## Problem description
The material below should be copied line for line, please, with pictures omitted.

## Data block
--------------------------------------------------
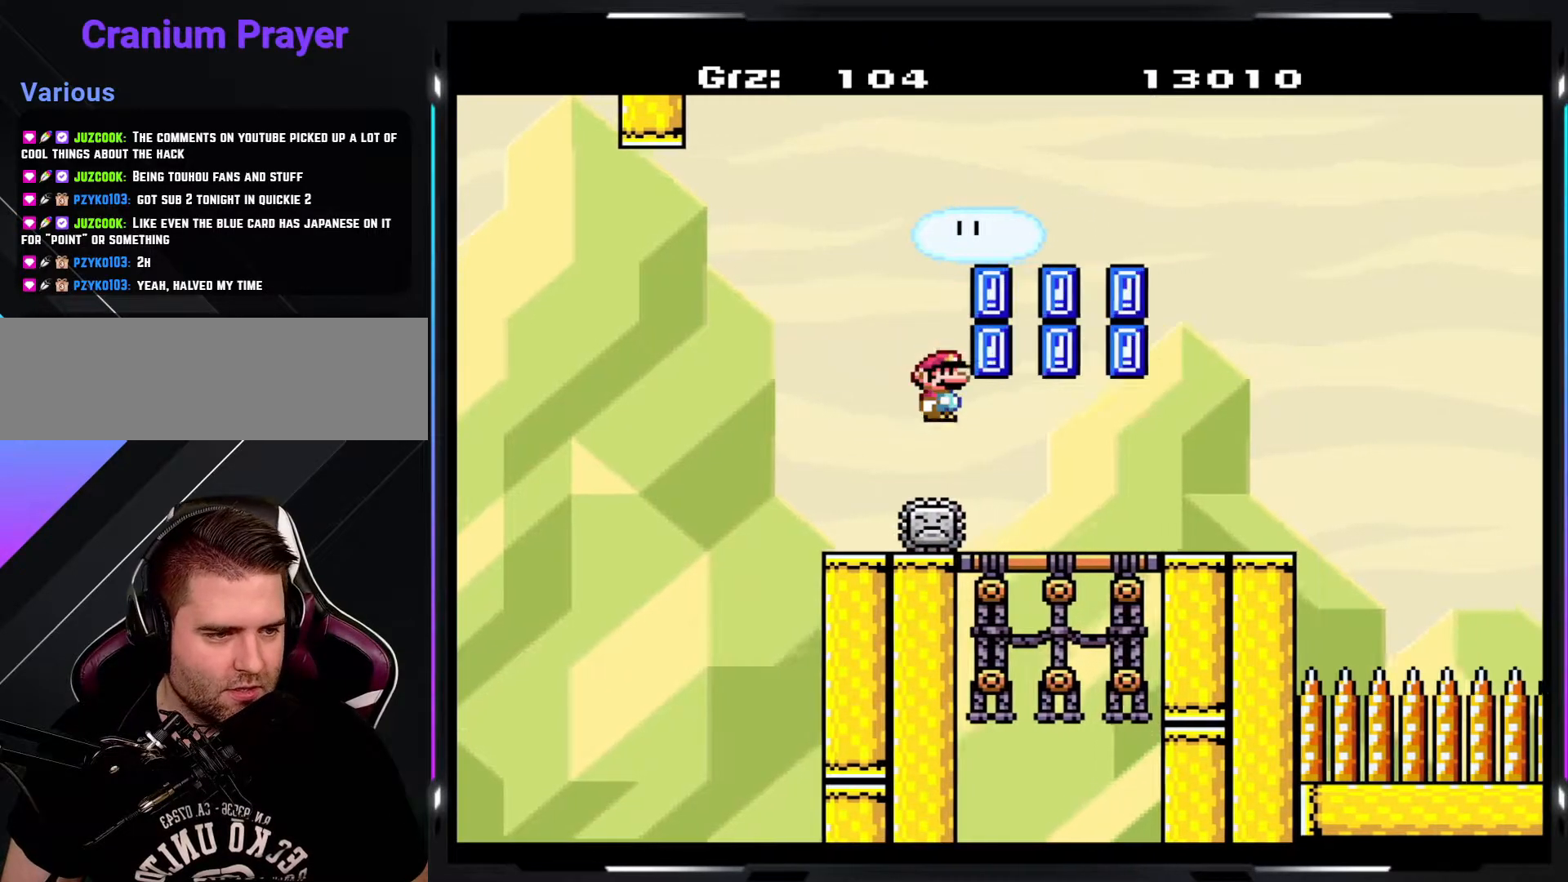
{"buttons": ["Y"], "events": [[17, "A", "down"], [350, "A", "up"]]}
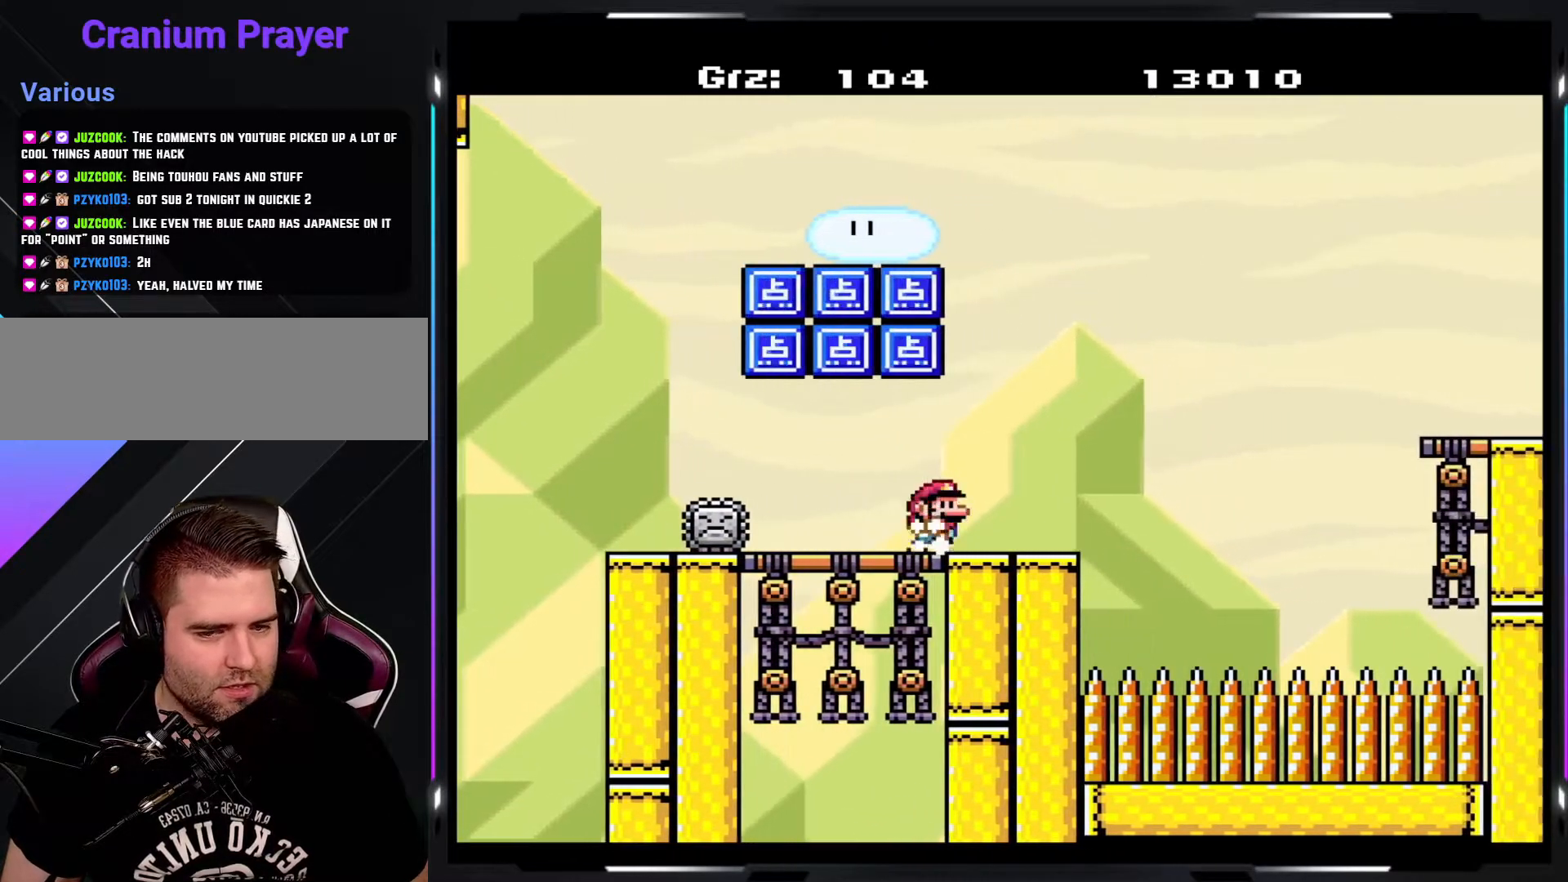
{"buttons": ["B", "Y"], "events": [[383, "B", "down"]]}
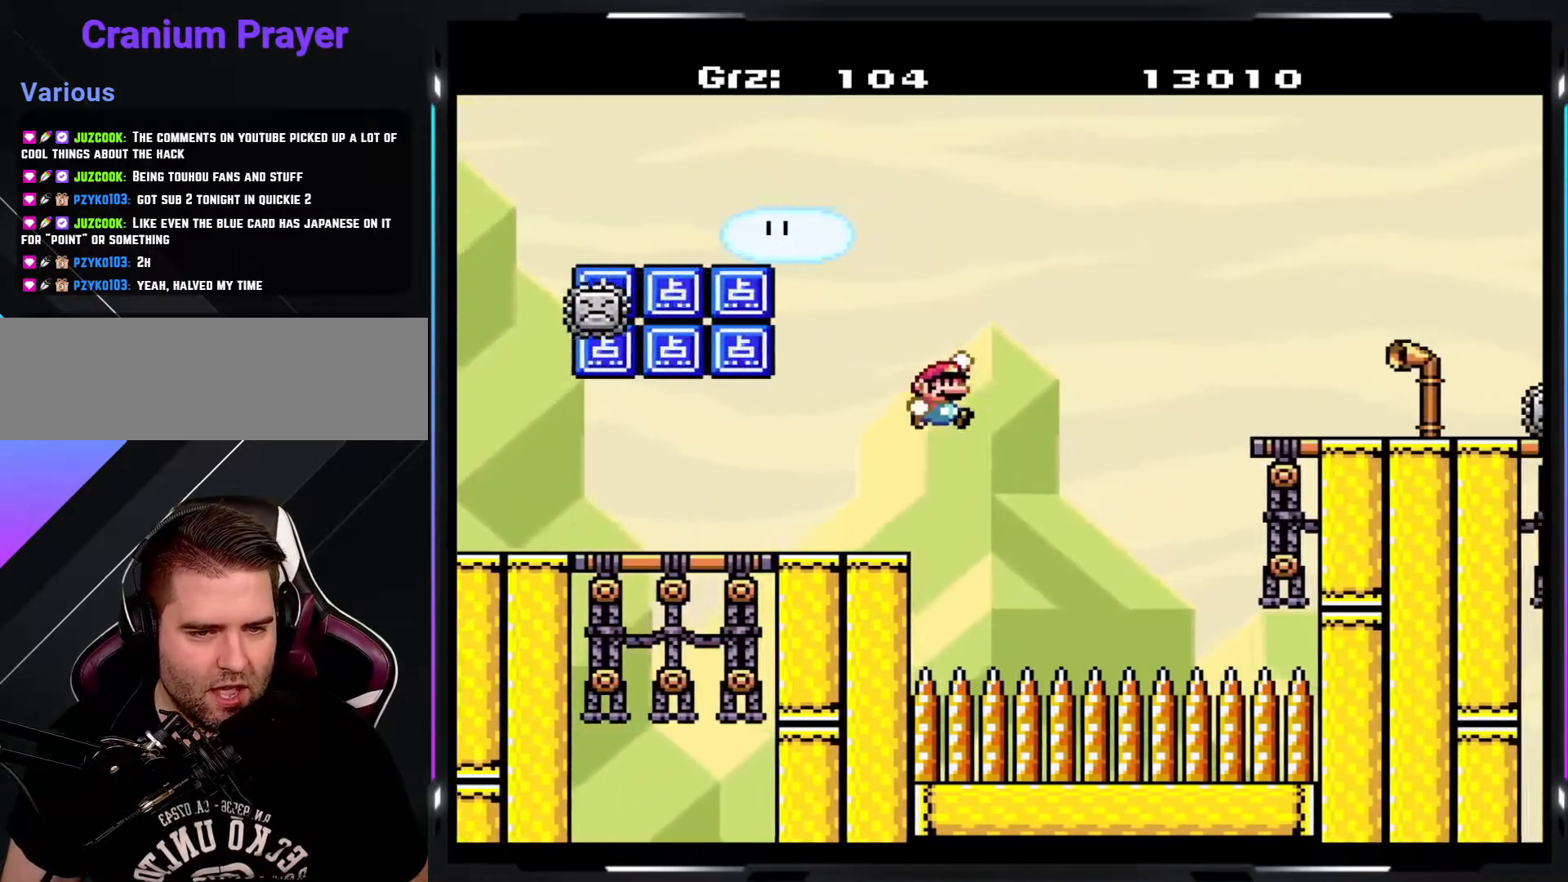
{"buttons": ["Y"], "events": [[433, "B", "up"]]}
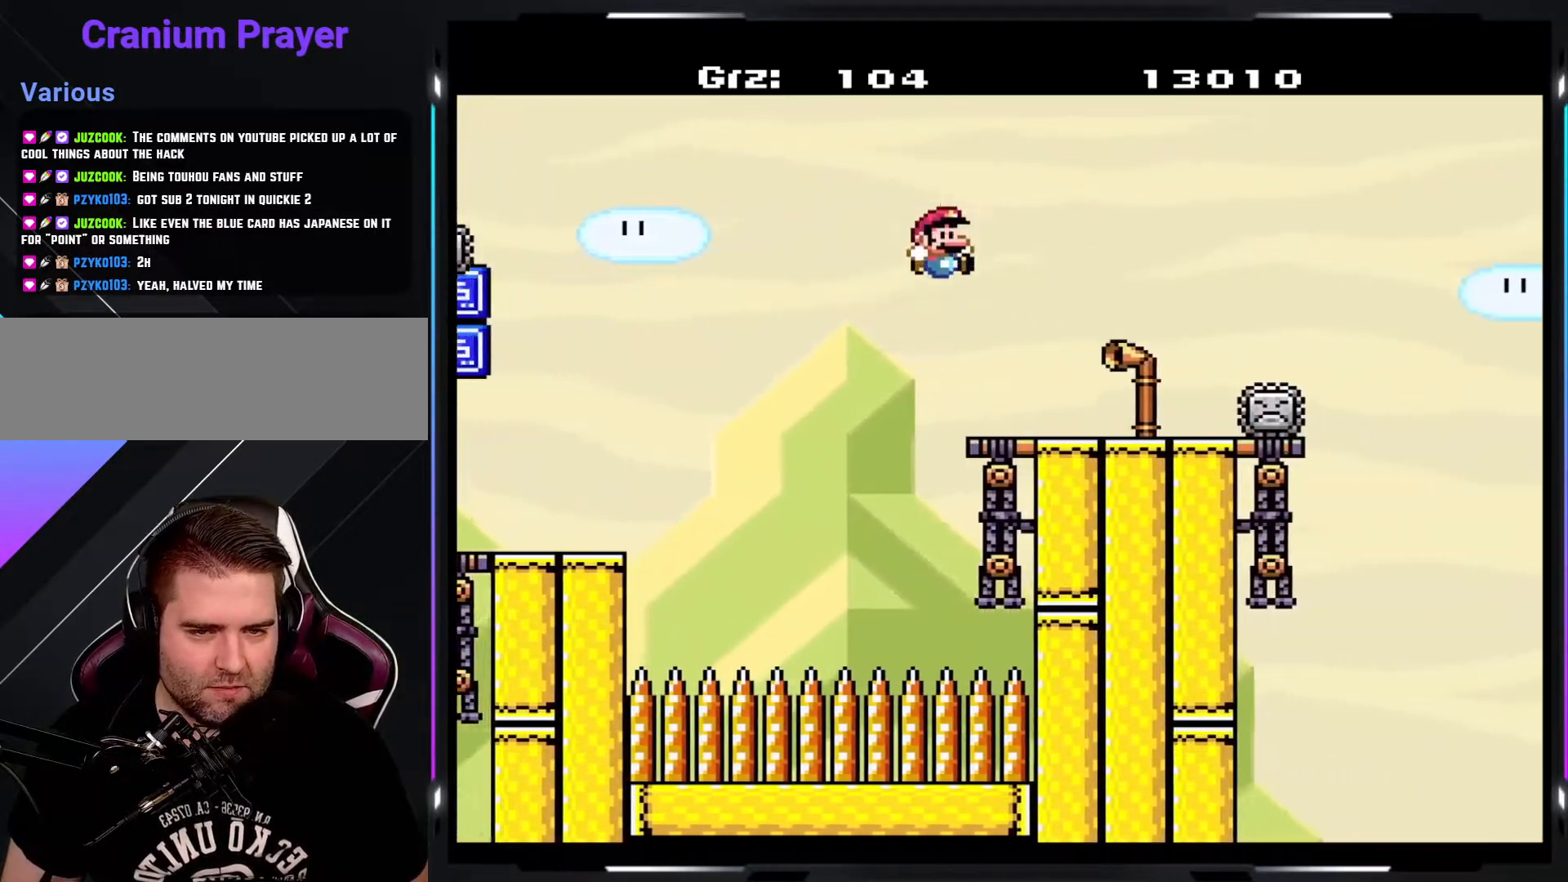
{"buttons": ["A", "Y"], "events": [[500, "A", "down"]]}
--------------------------------------------------
## Task solution
{"buttons": ["Y"], "events": [[17, "A", "down"], [350, "A", "up"]]}
{"buttons": ["B", "Y"], "events": [[383, "B", "down"]]}
{"buttons": ["Y"], "events": [[433, "B", "up"]]}
{"buttons": ["A", "Y"], "events": [[500, "A", "down"]]}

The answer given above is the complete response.